Tommy was central to that - and to all those who never thought it possible, I never doubted that we were going to do it that day. 

Another of the great parties I was at with Tommy was the night after Celtic won the Scottish Cup in 1995, the day Pierre van Hooijdonk ended the trophy drought.

Tommy never did need much of an excuse to get the singing going but there was so much wrapped up in that night - again up in big Packie Bonner’s house.

He was so unlucky in many ways in his time as Celtic manager.

He was up against a Rangers side that was arguably at their peak at that time and he just didn’t have the finances to be able to cope with what they were doing.

But the one thing you could not criticise was the way he had the team play football.

Guys like Tommy and myself were all brought up to expect Celtic to play a certain way.

He stuck to that philosophy and in another time he would have delivered a league title.

I will also always be grateful for Tommy for bringing me back into Celtic. He took the management role and he and Billy Stark approached me to get involved.

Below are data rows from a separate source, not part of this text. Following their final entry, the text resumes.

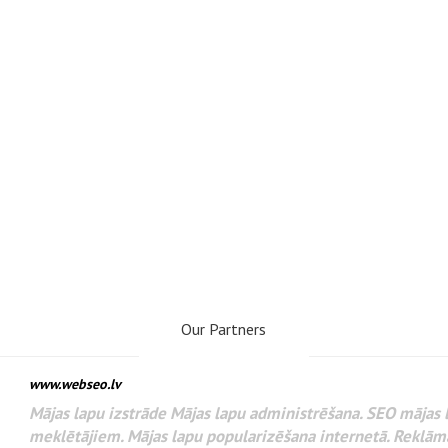
Our Partners
www.webseo.lv
Разработка веб-сайтов Администриров
WEBSEO
поисковых систем интернета. Раскрутк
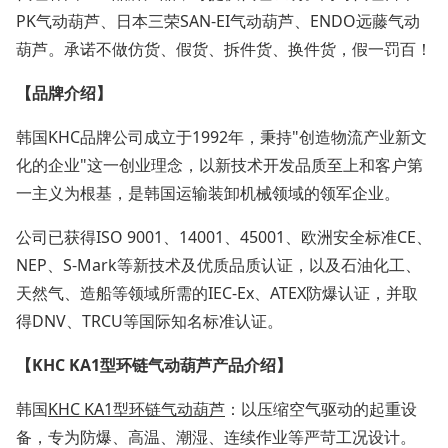
PK气动葫芦、日本三荣SAN-EI气动葫芦、ENDO远藤气动
葫芦。承诺不做仿货、假货、拆件货、换件货，假一罚百！
【品牌介绍】
韩国KHC品牌公司成立于1992年，秉持"创造物流产业新文
化的企业"这一创业理念，以新技术开发品质至上和客户第
一主义为根基，是韩国运输装卸机械领域的领军企业。
公司已获得ISO 9001、14001、45001、欧洲安全标准CE、
NEP、S-Mark等新技术及优质品质认证，以及石油化工、
天然气、造船等领域所需的IEC-Ex、ATEX防爆认证，并取
得DNV、TRCU等国际知名标准认证。
【KHC KA1型环链气动葫芦产品介绍】
韩国
KHC KA1型环链气动葫芦
：以压缩空气驱动的起重设
备，专为防爆、高温、潮湿、连续作业等严苛工况设计。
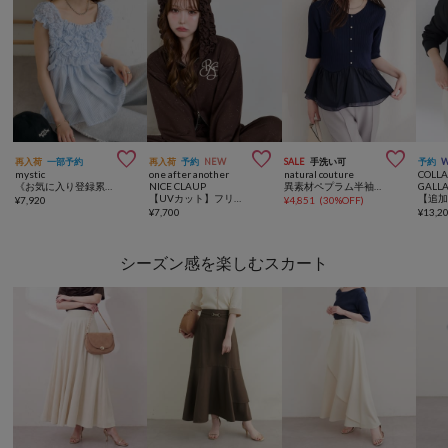



再入荷
一部予約
再入荷
予約
NEW
SALE
手洗い可
予約
mystic
one after another
natural couture
COLL
《お気に入り登録累計3万越え》【7色展開/新色追加】ふわふわシャーリングチュニック
NICE CLAUP
異素材ペプラム半袖ニット
GALL
【UVカット】フリルフードキラキラショートパーカー/セットアップ可能
¥
7,920
¥
4,851
(
30%OFF
)
¥
7,700
¥
13,2
シーズン感を楽しむスカート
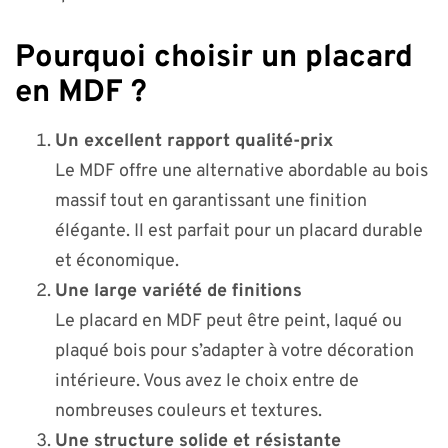
Pourquoi choisir un placard
en MDF ?
Un excellent rapport qualité-prix
Le MDF offre une alternative abordable au bois
massif tout en garantissant une finition
élégante. Il est parfait pour un placard durable
et économique.
Une large variété de finitions
Le placard en MDF peut être peint, laqué ou
plaqué bois pour s’adapter à votre décoration
intérieure. Vous avez le choix entre de
nombreuses couleurs et textures.
Une structure solide et résistante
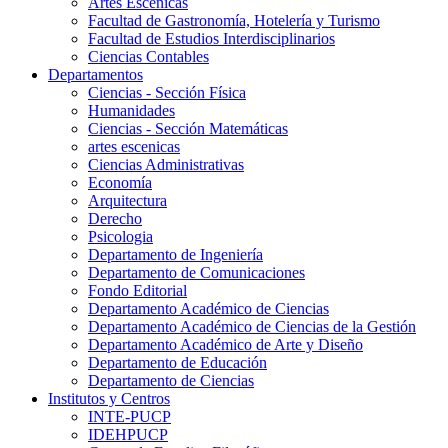
Artes Escenicas
Facultad de Gastronomía, Hotelería y Turismo
Facultad de Estudios Interdisciplinarios
Ciencias Contables
Departamentos
Ciencias - Sección Física
Humanidades
Ciencias - Sección Matemáticas
artes escenicas
Ciencias Administrativas
Economía
Arquitectura
Derecho
Psicologia
Departamento de Ingeniería
Departamento de Comunicaciones
Fondo Editorial
Departamento Académico de Ciencias
Departamento Académico de Ciencias de la Gestión
Departamento Académico de Arte y Diseño
Departamento de Educación
Departamento de Ciencias
Institutos y Centros
INTE-PUCP
IDEHPUCP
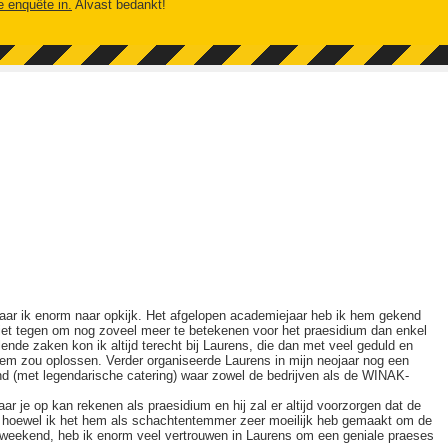
e enquête in.
Alvast bedankt!
ar ik enorm naar opkijk. Het afgelopen academiejaar heb ik hem gekend
niet tegen om nog zoveel meer te betekenen voor het praesidium dan enkel
llende zaken kon ik altijd terecht bij Laurens, die dan met veel geduld en
eem zou oplossen. Verder organiseerde Laurens in mijn neojaar nog een
d (met legendarische catering) waar zowel de bedrijven als de WINAK-
ar je op kan rekenen als praesidium en hij zal er altijd voorzorgen dat de
En hoewel ik het hem als schachtentemmer zeer moeilijk heb gemaakt om de
enweekend, heb ik enorm veel vertrouwen in Laurens om een geniale praeses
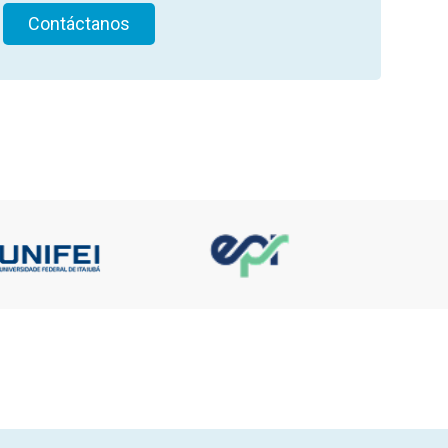
Contáctanos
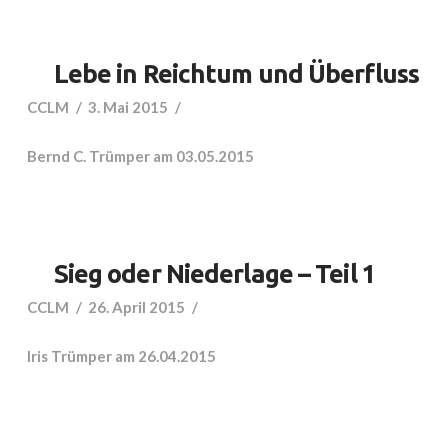
Lebe in Reichtum und Überfluss
CCLM
3. Mai 2015
Bernd C. Trümper am 03.05.2015
Sieg oder Niederlage – Teil 1
CCLM
26. April 2015
Iris Trümper am 26.04.2015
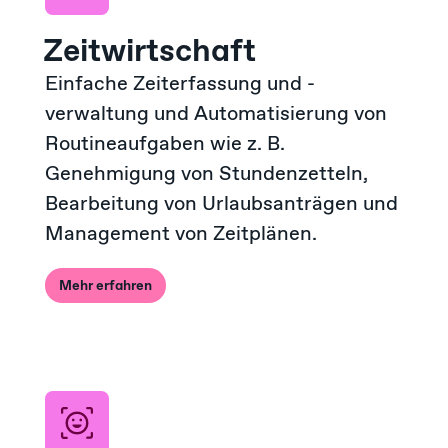
Zeitwirtschaft
Einfache Zeiterfassung und -
verwaltung und Automatisierung von
Routineaufgaben wie z. B.
Genehmigung von Stundenzetteln,
Bearbeitung von Urlaubsanträgen und
Management von Zeitplänen.
Mehr erfahren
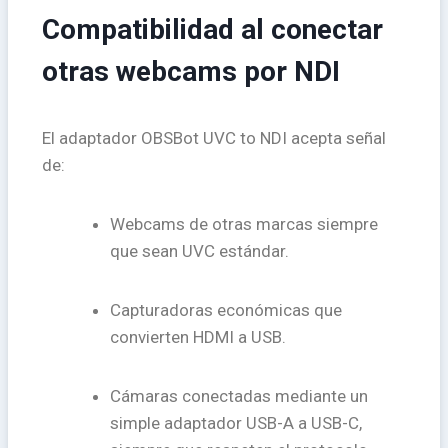
Compatibilidad al conectar
otras webcams por NDI
El adaptador OBSBot UVC to NDI acepta señal
de:
Webcams de otras marcas siempre
que sean UVC estándar.
Capturadoras económicas que
convierten HDMI a USB.
Cámaras conectadas mediante un
simple adaptador USB-A a USB-C,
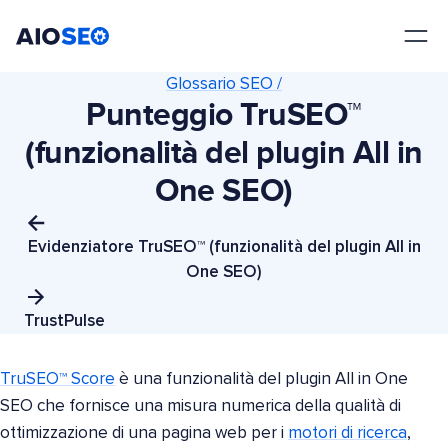
AIOSEO
Il Miglior Plugin e Toolkit SEO per WordPress
Glossario SEO /
Punteggio TruSEO™
(funzionalità del plugin All in
One SEO)
Evidenziatore TruSEO™ (funzionalità del plugin All in
One SEO)
TrustPulse
TruSEO™ Score
è una funzionalità del plugin All in One
SEO che fornisce una misura numerica della qualità di
ottimizzazione di una pagina web per i
motori di ricerca
,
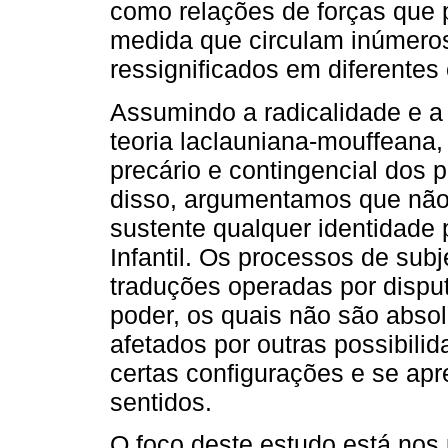
como relações de forças que 
medida que circulam inúmeros
ressignificados em diferentes
Assumindo a radicalidade e a
teoria laclauniana-mouffeana,
precário e contingencial dos
disso, argumentamos que não
sustente qualquer identidade 
Infantil. Os processos de sub
traduções operadas por disput
poder, os quais não são absol
afetados por outras possibil
certas configurações e se ap
sentidos.
O foco deste estudo está nos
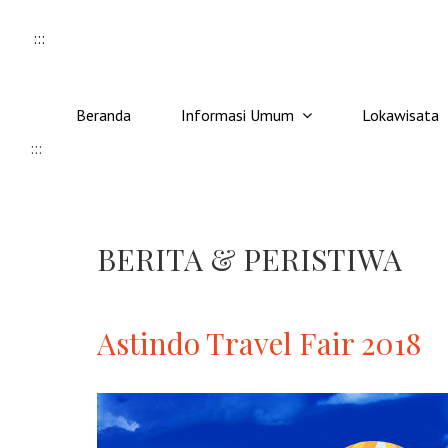
Skip to content
:::
Beranda
Informasi Umum
Lokawisata
:::
BERITA & PERISTIWA
Astindo Travel Fair 2018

That ended up being as a chief scout and I relished being back in amongst it again.

When I had been sacked as manager in 1987, there was a bit of bitterness.

That is fair to say and I suspect it is the same for most people. But it fades over time.

You see things differently once there is a little bit of distance. I would have nothing but fondness for Tommy. When he lost his job as manager I think there was a time when things were a little bit awkward between us but it did not last.

For me the most important thing about Tommy wasn’t what he brought and done on a football filed but what he brought to the lives of the people round about him.

There isn’t a doubt that he enhanced and enriched people round about him and I consider myself fortunate to have been one of them.